Dog Sperm Price – What to expect?




Dog sperm are usually collected for artificial insemination (Thanks to modern science). The term “artificial insemination” refers to the process of bringing out pregnancy in a female dog by artificially inserting dog sperm into her vagina or cervix. This is done in order to achieve pregnancy.

How much can you expect to pay on average for dog sperm?

There are two types of artificial insemination, and both have different costs. The average price for dog sperm depends upon the type of dog sperm used, i.e., fresh or frozen.

  1. Artificial insemination with fresh/chilled sperms: In this type of insemination, the sperms are freshly collected, chilled, transported, and then introduced to female dogs. This whole process costs around $500 to $1000.
  2. Artificial insemination with frozen sperms (widely used): In this type of insemination, sperms are collected, stored for some time, and then used after transportation. This whole process costs around $1500 to $2000.
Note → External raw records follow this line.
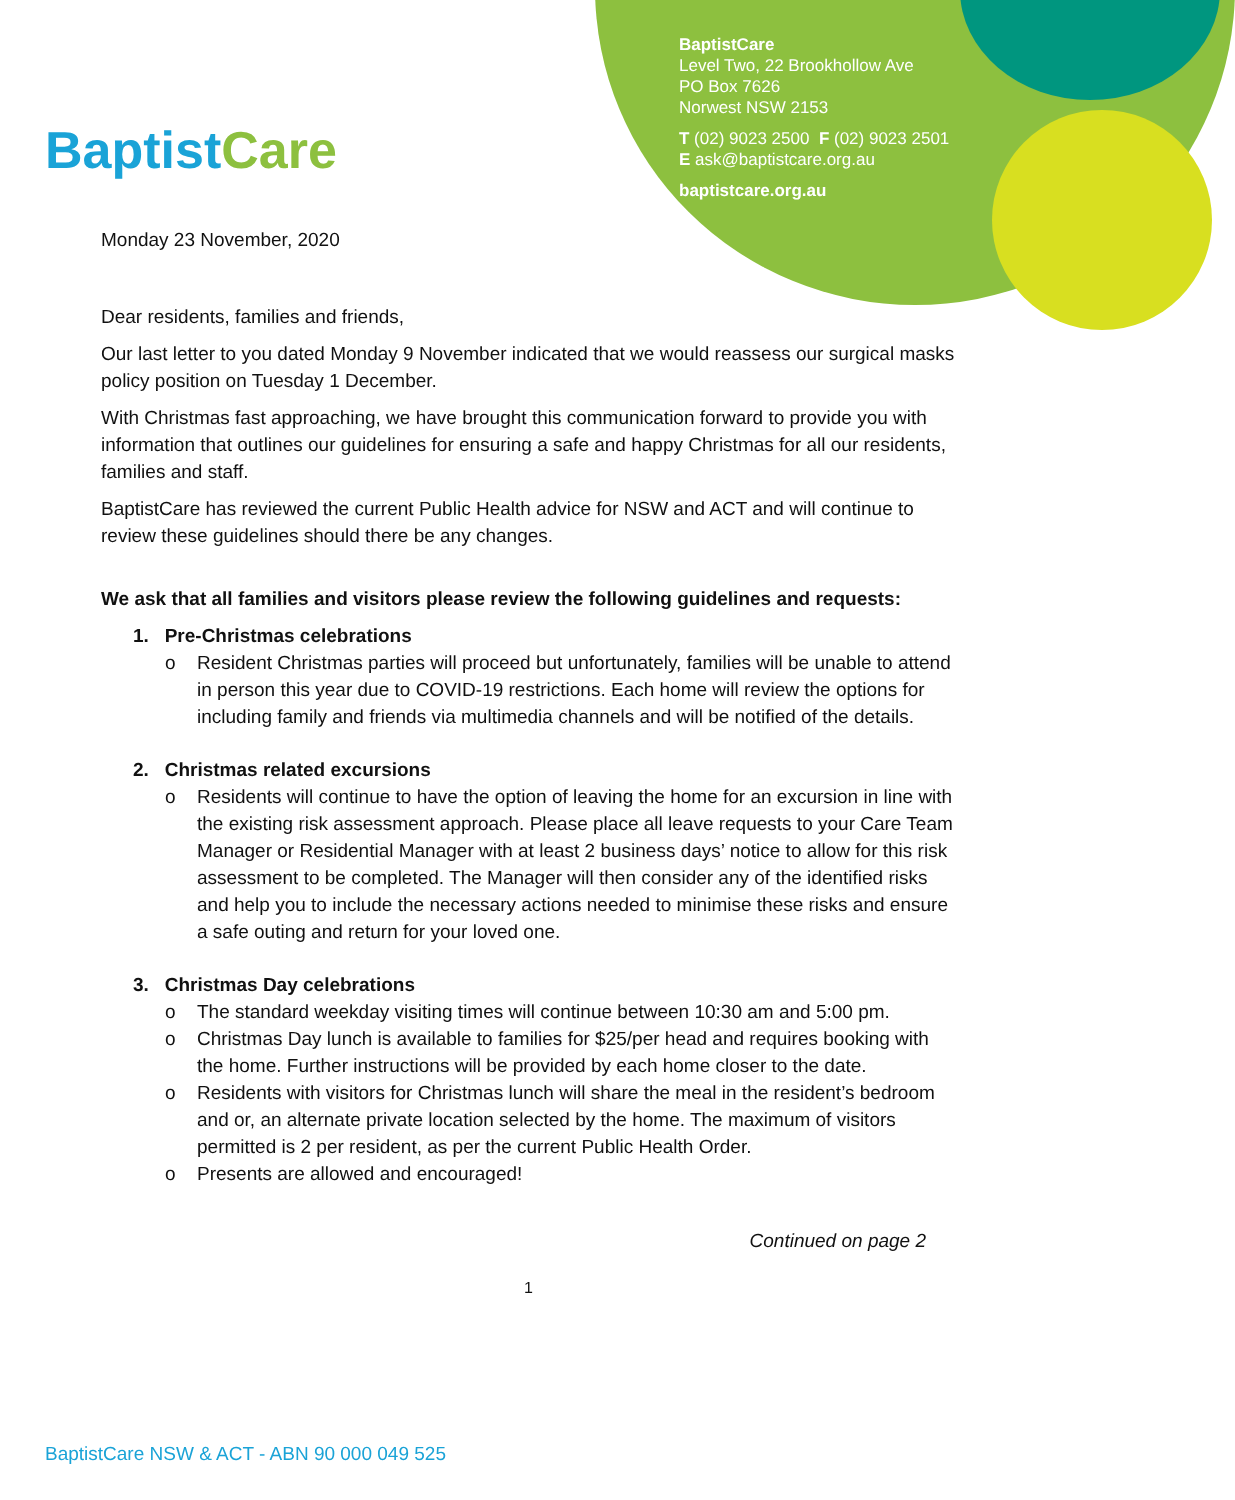Baptist Care
BaptistCare
Level Two, 22 Brookhollow Ave
PO Box 7626
Norwest NSW 2153
T (02) 9023 2500 F (02) 9023 2501
E ask@baptistcare.org.au
baptistcare.org.au
Monday 23 November, 2020
Dear residents, families and friends,
Our last letter to you dated Monday 9 November indicated that we would reassess our surgical masks policy position on Tuesday 1 December.
With Christmas fast approaching, we have brought this communication forward to provide you with information that outlines our guidelines for ensuring a safe and happy Christmas for all our residents, families and staff.
BaptistCare has reviewed the current Public Health advice for NSW and ACT and will continue to review these guidelines should there be any changes.
We ask that all families and visitors please review the following guidelines and requests:
1. Pre-Christmas celebrations
o Resident Christmas parties will proceed but unfortunately, families will be unable to attend in person this year due to COVID-19 restrictions. Each home will review the options for including family and friends via multimedia channels and will be notified of the details.
2. Christmas related excursions
o Residents will continue to have the option of leaving the home for an excursion in line with the existing risk assessment approach. Please place all leave requests to your Care Team Manager or Residential Manager with at least 2 business days’ notice to allow for this risk assessment to be completed. The Manager will then consider any of the identified risks and help you to include the necessary actions needed to minimise these risks and ensure a safe outing and return for your loved one.
3. Christmas Day celebrations
o The standard weekday visiting times will continue between 10:30 am and 5:00 pm.
o Christmas Day lunch is available to families for $25/per head and requires booking with the home. Further instructions will be provided by each home closer to the date.
o Residents with visitors for Christmas lunch will share the meal in the resident’s bedroom and or, an alternate private location selected by the home. The maximum of visitors permitted is 2 per resident, as per the current Public Health Order.
o Presents are allowed and encouraged!
Continued on page 2
1
BaptistCare NSW & ACT - ABN 90 000 049 525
Different costs of dog sperms depend upon the dog breed

Almost all of the dog sperm costs average between the above-mentioned price bracket, i.e. $500 to $1000 for fresh semen and $1500 to $2000 for frozen semen. But some dog breeds are unique, and their semen/sperms are not easily available, so their price may go up from $3000 to $4000.

Some examples:

  • French Bulldog sperm cost: $1800 to $2000
  • Mastiff sperm cost: $4000 to $5000
  • English Bulldog sperm cost: $1500 to $2000
  • Samoyed sperm cost: $2500 to $2800
  • Eskimo sperm cost: $2000 to $3000
  • Chow Chow sperm cost: $2800 to $3500
  • Wolfdog sperm cost: $2000 to $4000

More about sperm collection, storage, and insemination

A stud dog is used to collect sperm. The stud or male is then subjected to a pregnant female who is in heat in order to accomplish the process of artificial insemination. When the male dog is going to mount the female, his penis is redirected into a fake/artificial vagina, and this vagina is used to collect the ejaculated sperm.

If the dog is not getting ready for this, then the rear end of a female dog can be rubbed with swabs. In most cases, there is no need for it.
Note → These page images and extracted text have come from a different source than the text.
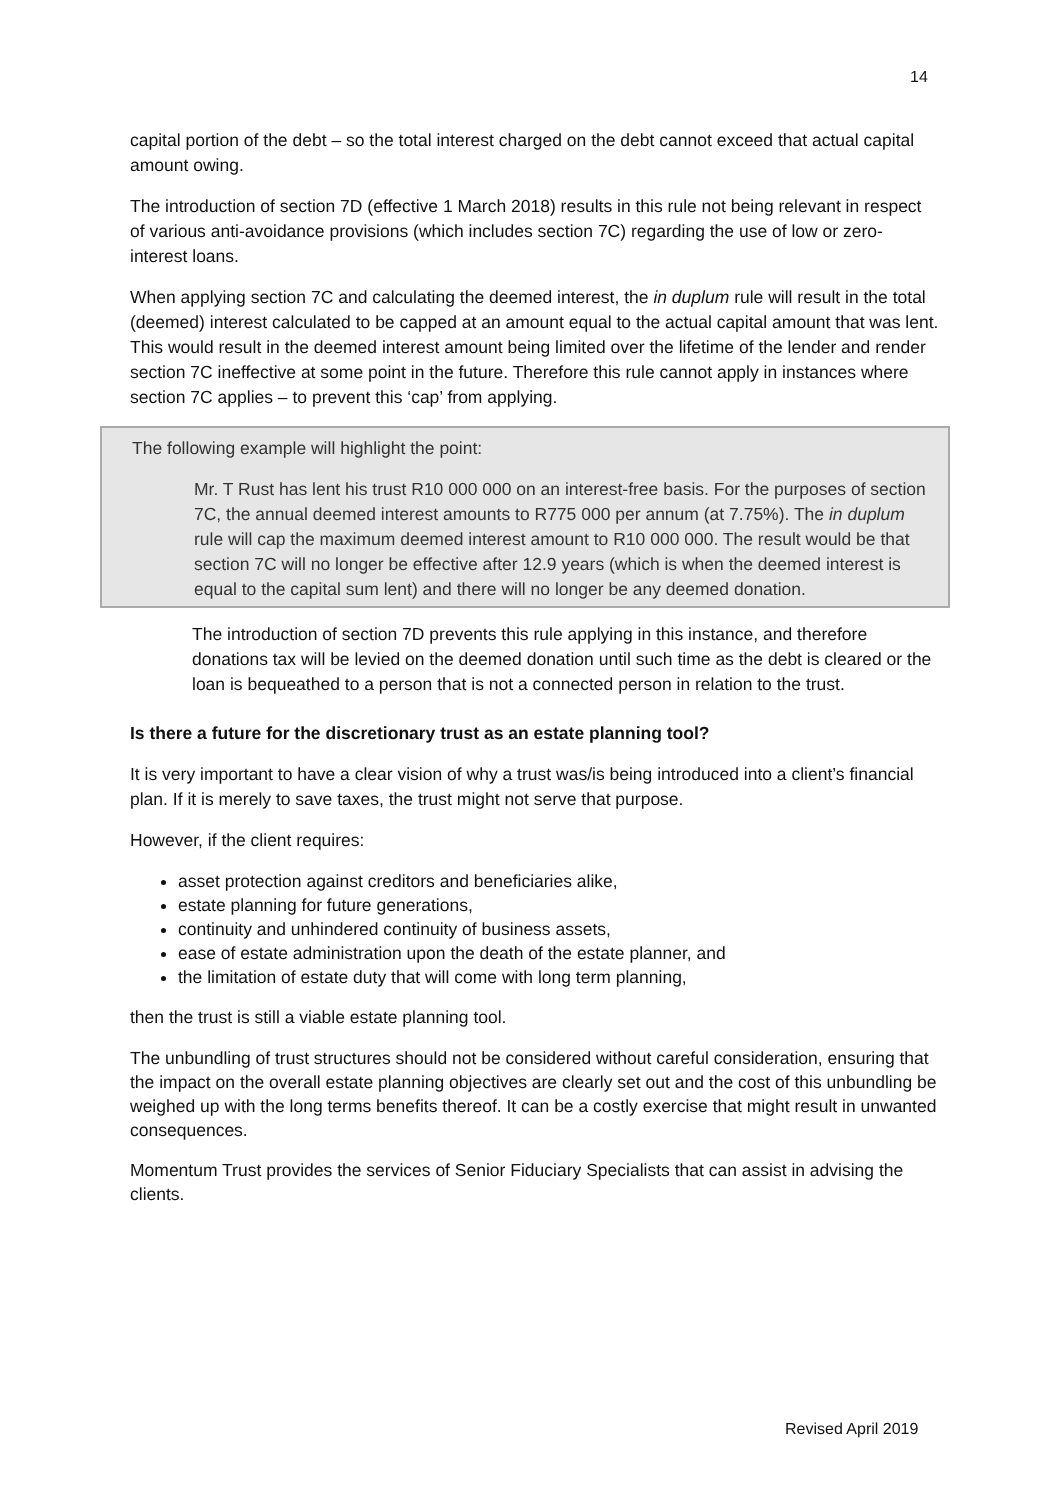14
capital portion of the debt – so the total interest charged on the debt cannot exceed that actual capital amount owing.
The introduction of section 7D (effective 1 March 2018) results in this rule not being relevant in respect of various anti-avoidance provisions (which includes section 7C) regarding the use of low or zero-interest loans.
When applying section 7C and calculating the deemed interest, the in duplum rule will result in the total (deemed) interest calculated to be capped at an amount equal to the actual capital amount that was lent. This would result in the deemed interest amount being limited over the lifetime of the lender and render section 7C ineffective at some point in the future. Therefore this rule cannot apply in instances where section 7C applies – to prevent this ‘cap’ from applying.
The following example will highlight the point:
Mr. T Rust has lent his trust R10 000 000 on an interest-free basis. For the purposes of section 7C, the annual deemed interest amounts to R775 000 per annum (at 7.75%). The in duplum rule will cap the maximum deemed interest amount to R10 000 000. The result would be that section 7C will no longer be effective after 12.9 years (which is when the deemed interest is equal to the capital sum lent) and there will no longer be any deemed donation.
The introduction of section 7D prevents this rule applying in this instance, and therefore donations tax will be levied on the deemed donation until such time as the debt is cleared or the loan is bequeathed to a person that is not a connected person in relation to the trust.
Is there a future for the discretionary trust as an estate planning tool?
It is very important to have a clear vision of why a trust was/is being introduced into a client’s financial plan. If it is merely to save taxes, the trust might not serve that purpose.
However, if the client requires:
asset protection against creditors and beneficiaries alike,
estate planning for future generations,
continuity and unhindered continuity of business assets,
ease of estate administration upon the death of the estate planner, and
the limitation of estate duty that will come with long term planning,
then the trust is still a viable estate planning tool.
The unbundling of trust structures should not be considered without careful consideration, ensuring that the impact on the overall estate planning objectives are clearly set out and the cost of this unbundling be weighed up with the long terms benefits thereof. It can be a costly exercise that might result in unwanted consequences.
Momentum Trust provides the services of Senior Fiduciary Specialists that can assist in advising the clients.
Revised April 2019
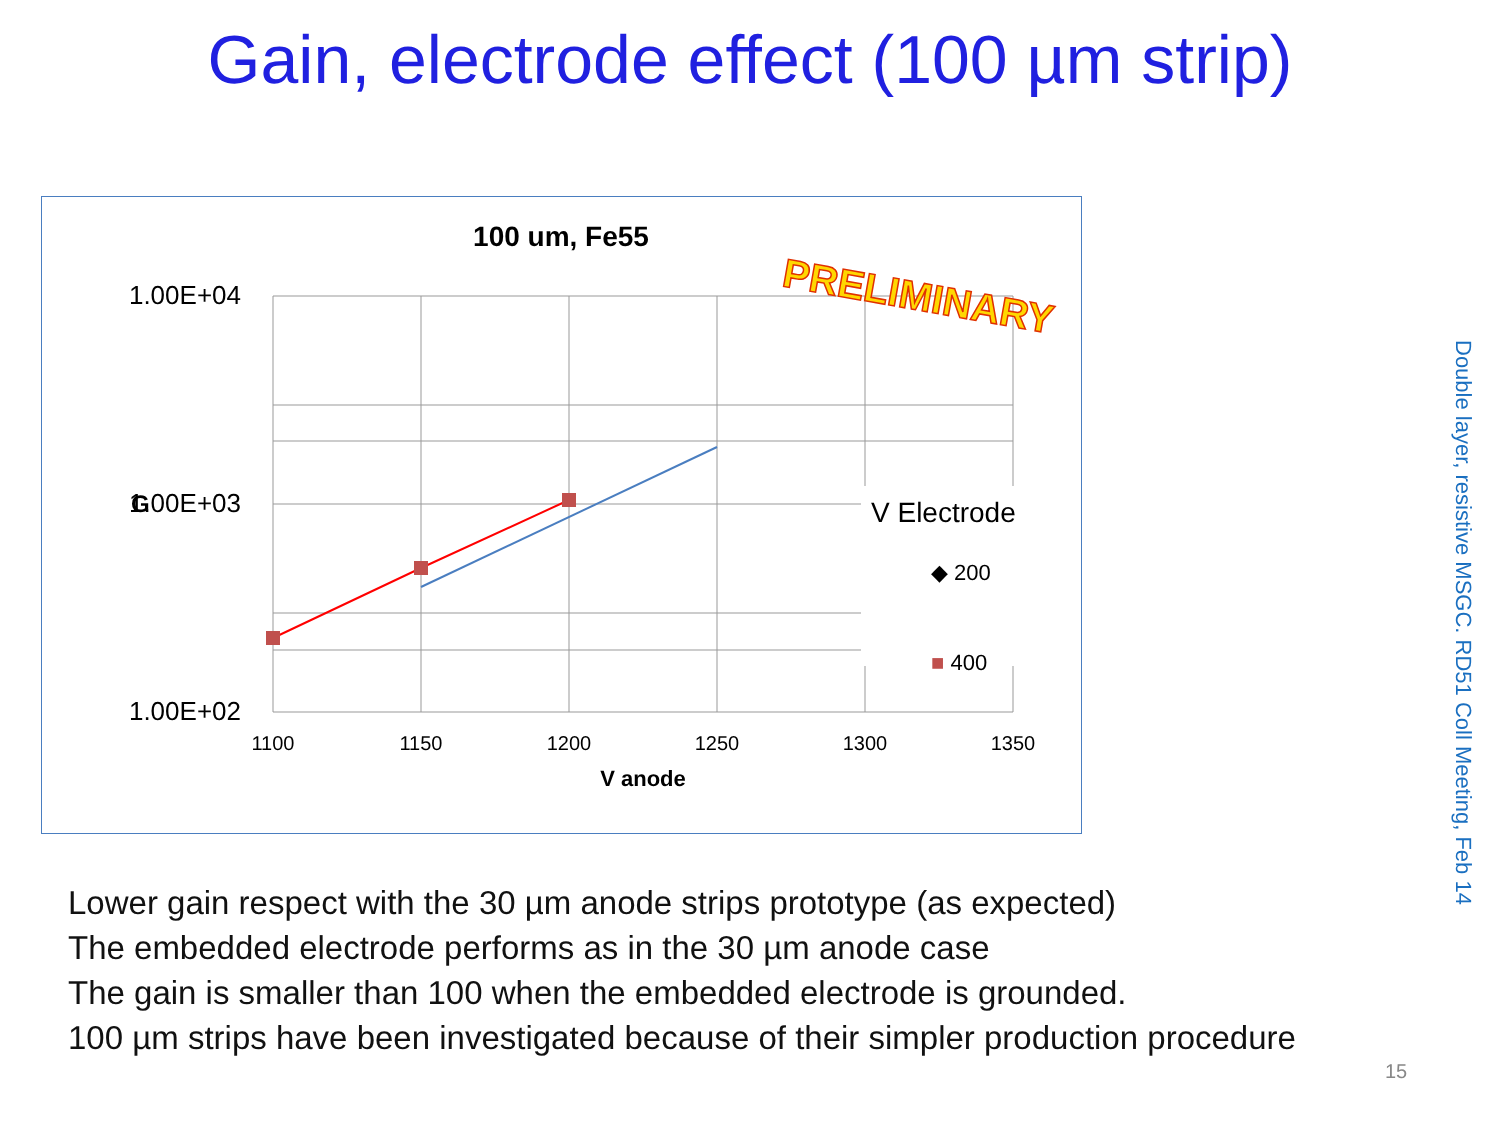Gain, electrode effect (100 µm strip)
100 um, Fe55
1.00E+04
1.00E+03
1.00E+02
G
1100
1150
1200
1250
1300
1350
V anode
V Electrode
◆ 200
■ 400
PRELIMINARY
Lower gain respect with the 30 µm anode strips prototype (as expected)
The embedded electrode performs as in the 30 µm anode case
The gain is smaller than 100 when the embedded electrode is grounded.
100 µm strips have been investigated because of their simpler production procedure
Double layer, resistive MSGC. RD51 Coll Meeting, Feb 14
15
After the collection of the sperm, it is subjected to both a macroscopic and microscopic examination. If necessary, it is diluted with a proprietary diluent/extender that protects and nurtures the sperm while it is being frozen. If this step is not necessary, it is left undiluted. After being diluted, the sperm is first formed into pellets and then frozen using liquid nitrogen at a temperature of -196 degrees Celsius in accordance with a precise process. The sperm can be preserved at this temperature for an unlimited time.

After that, a pregnant female is inseminated using surgical methods. Generally speaking, success rates for frozen semen implantation range anywhere from 70% to 80% of the time. The use of good quality sperm results in conception rates that are higher than 90%. The most important consideration is the timing. In order to select the best timing for insemination, it is required to carry out a series of tests on the progesterone levels of the female dog.
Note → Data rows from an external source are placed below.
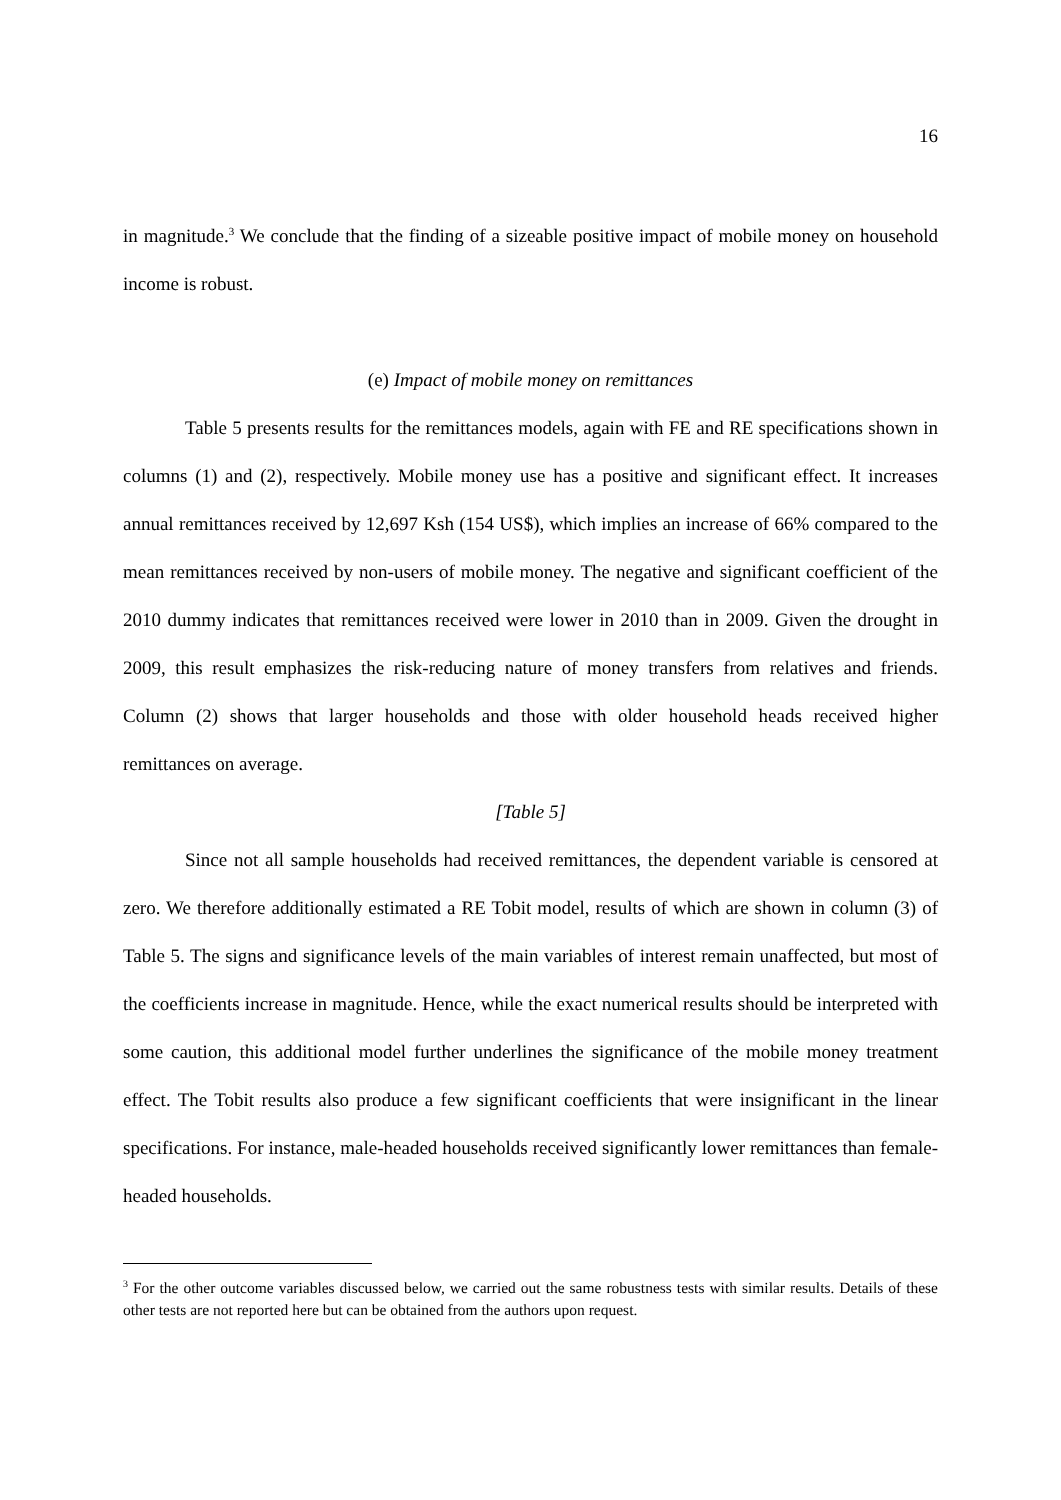16
in magnitude.<sup>3</sup> We conclude that the finding of a sizeable positive impact of mobile money on household income is robust.
(e) Impact of mobile money on remittances
Table 5 presents results for the remittances models, again with FE and RE specifications shown in columns (1) and (2), respectively. Mobile money use has a positive and significant effect. It increases annual remittances received by 12,697 Ksh (154 US$), which implies an increase of 66% compared to the mean remittances received by non-users of mobile money. The negative and significant coefficient of the 2010 dummy indicates that remittances received were lower in 2010 than in 2009. Given the drought in 2009, this result emphasizes the risk-reducing nature of money transfers from relatives and friends. Column (2) shows that larger households and those with older household heads received higher remittances on average.
[Table 5]
Since not all sample households had received remittances, the dependent variable is censored at zero. We therefore additionally estimated a RE Tobit model, results of which are shown in column (3) of Table 5. The signs and significance levels of the main variables of interest remain unaffected, but most of the coefficients increase in magnitude. Hence, while the exact numerical results should be interpreted with some caution, this additional model further underlines the significance of the mobile money treatment effect. The Tobit results also produce a few significant coefficients that were insignificant in the linear specifications. For instance, male-headed households received significantly lower remittances than female-headed households.
<sup>3</sup> For the other outcome variables discussed below, we carried out the same robustness tests with similar results. Details of these other tests are not reported here but can be obtained from the authors upon request.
Things to Consider Before Getting Your Dog Artificially Inseminated

The use of artificial insemination is gaining more and more acceptance, yet, it is not without its critics. It is a potential source of concern because it ignores the normal process of mating and might, in the long run, select dogs who are incapable of mating in a natural way.

Because the owners never really meet one another, there is an added element of anxiety over the possibility of disguising the fact that one of the dogs is hostile. This is significant because, to some extent, aggressive tendencies can be inherited from one generation to the next, starting with the parents. When breeding dogs responsibly, one should only choose dogs with great conformation and personality to generate new generations.

Additionally, artificial insemination does not prevent a contagious disease from passing from a male dog to a female dog. Diseases such as brucellosis can be passed on through the sperm, even though there is no longer any danger of the male contracting the illness from the female.


Nearly all dog sperm may be purchased for an average price that falls somewhere between $500 and $1000 for fresh semen and between $1,500 and $2,000 for frozen semen. The price of some breeds, however, might go up from $3,000 to $4,000 because they are rare and their sperm and semen are challenging to obtain.